Post by: ergative on January 21, 2021, 12:41:54 AM
Like OneMoreYear, both and neither. I agree that there's more participation---especially in my baby intro class---when I have a friendly grad student collect questions through chat. When I taught that class in person people rarely had questions. Now the intermediate recipient who collates and reports them when I pause for question makes them bolder, and that's great.

For my technical classes, it's really convenient to be able to just post a link to a google doc and have them directly record their data from a little experiment. I can share files for them to download and run on their machines, which means things like gathering reaction times or accuracy rates across different conditions is really feasible, and then they can input their results in real time and we can see patterns emerge for the class. That would be much harder to do in a classroom. Also for the programming class: They can post their code commands directly in the chat window when we go over exercises and then there's no more of that awkward 'saying the code aloud' issue that comes when teaching coding in a classroom and sharing exercise solutions. Sharing screens also means we can point out exactly where the comma is missing, or see exactly what caused the error much more easily.

Online 24-hour exams, rather than in-person 2-hour exams are actually awesome! There's no issue with handwriting, and the students don't end up missing an exam because a train was late or something. They just need to download the exam when it's available and upload their solutions within 24 hours. I would be a bit fan of keeping this format even after we return to in-person teaching.

But the motivation is harder. Chatting with students is harder. Staring at a screen all day instead of using that teaching energy to stand up and deliver a lecture or demonstration is harder. Maintaining a mental separation between work and home is harder.

I'll probably import some of the tools I've been using to teach online into my classroom teaching when we go back, but there's no doubt in my mind that going back to in-person teaching will be a relief.
Title: Re: Are you happy teaching online?
Post by: ohnoes on January 21, 2021, 06:59:24 AM
Yes.

It is more work, but I'm able to spend less time doing it because I don't have to commute or participate in mandatory fun.
Title: Re: Are you happy teaching online?
Post by: the_geneticist on January 21, 2021, 09:36:30 AM
Yes and no.
I like that I am allowed to choose to work remotely to keep my students & myself safe(r) during the pandemic.  I like that I can spend more time in my gardens and with my cats.

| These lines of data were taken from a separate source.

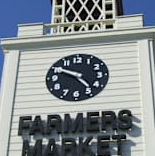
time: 4:49
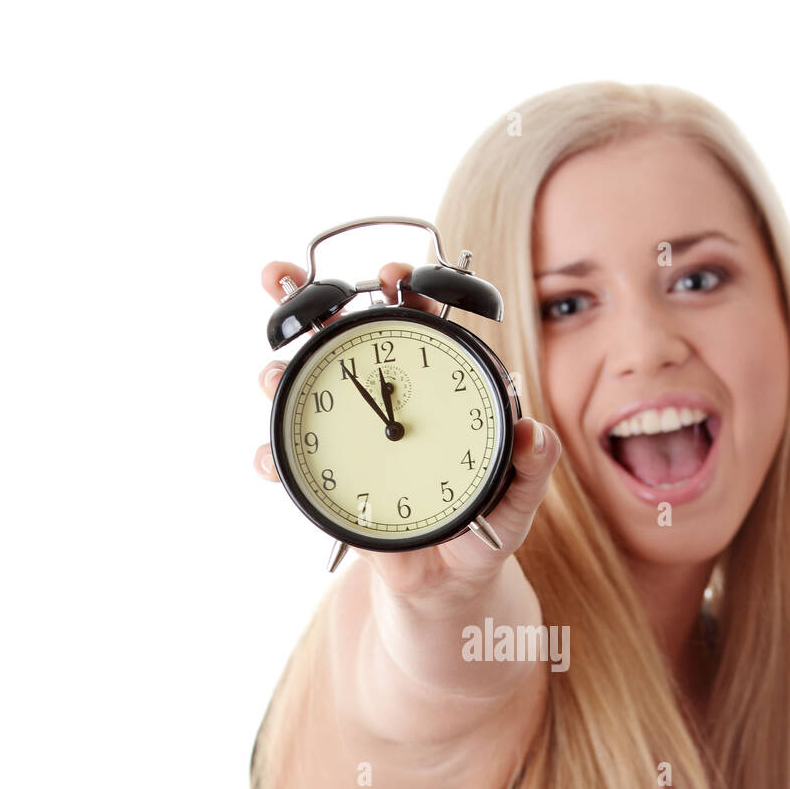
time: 11:54
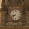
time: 8:40
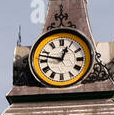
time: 12:47
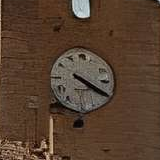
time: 4:19
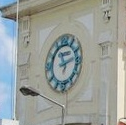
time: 11:12
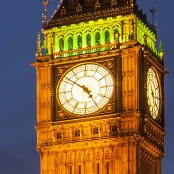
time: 4:51
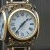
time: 1:36
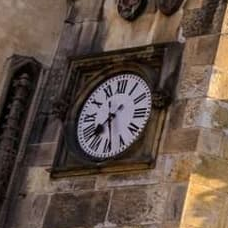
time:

No, I am not happy with the learning experience for my students.  Our students are very likely to be: first-to-college, Pell eligible, balancing work & school & family obligations.  They are unlikely to have reliable internet or own a computer that isn't shared with others in the household.  Many of them HATE online classes because they have to be so much more organized and responsible to not miss class/assignments/exams.  I know that in-person learning works better for the vast majority of our students.  They don't care about the "flexibility" of online learning.  They want to live on campus, make friends, join clubs, etc. and feel like they are part of the campus community. 

I want to be back to in-person teaching for my own selfish reasons too.  It's much less work for me, I miss my work friends, and ironically I get less interruptions working in my office than working from home.